Wednesday, July 20, 2011

blueberry zucchini bread























two summer gems baked into one moist and delicious treat!


blueberry zucchini bread
adapted from allrecipes

ingredients

3 C flour
1 tsp salt
1 tsp baking soda
2 tsp baking powder
1 T cinnamon
3 pastured eggs
1/2 C coconut oil
1/2 C applesauce (unsweetened)
1 C sugar
1 C brown sugar
1 T vanilla extract
2-3 C grated zucchini
1 pint blueberries

method

• grease and flour pans*, and preheat oven to 350°.

• sift flour, salt, baking soda, powder and cinnamon in a bowl.

• beat eggs, oil, applesauce, sugar and vanilla together in another bowl.

• add sifted ingredients to the creamed mixture and beat until mixed.
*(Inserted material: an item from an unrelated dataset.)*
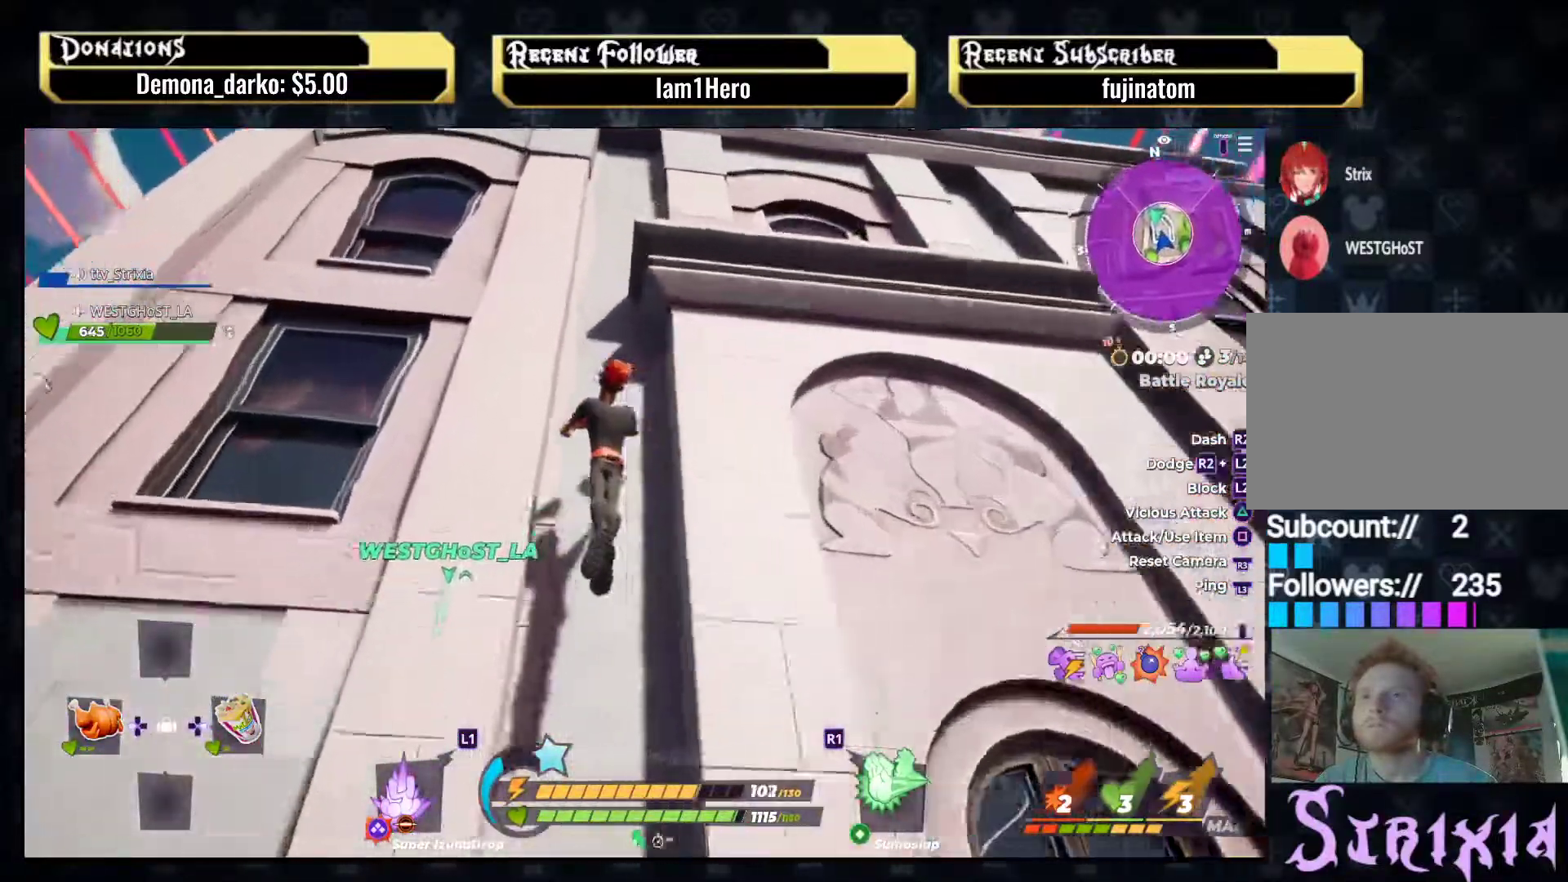
{"dt_ms": 500, "buttons": [], "left_stick": "up", "right_stick": "center", "events": [[50, "CIRCLE", "down"], [183, "CIRCLE", "up"], [183, "left_stick", "up"], [267, "CROSS", "down"], [433, "CROSS", "up"]]}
• fold in zucchini and mix well. gently fold in blueberries.

• pour batter into prepared pans and bake for 50 to 70 minutes or until tester inserted in the center comes out clean.

* this recipe made one 8x4 loaf and 12 cupcakes. the cupcakes were done in about 25 minutes. you could also make 2 8x4 loaves or 4 mini loaves.

Wednesday, July 13, 2011

zucchini bread recipe
























yields 2 loaves

ingredients

3 C unbleached flour
1 tsp salt
1 tsp baking soda
1 tsp baking powder 
3 tsp ground cinnamon
3 pastured eggs
1/2 C coconut oil
1/2 C unsweetened apple sauce
1 C sugar
1 C brown sugar
3 tsp vanilla extract
2 1/2 C grated zucchini
1 C chopped walnuts (optional)

method

grease and flour two 8x4 inch pans. preheat oven to 350°

sift flour, salt, baking soda, powder and cinnamon in a bowl.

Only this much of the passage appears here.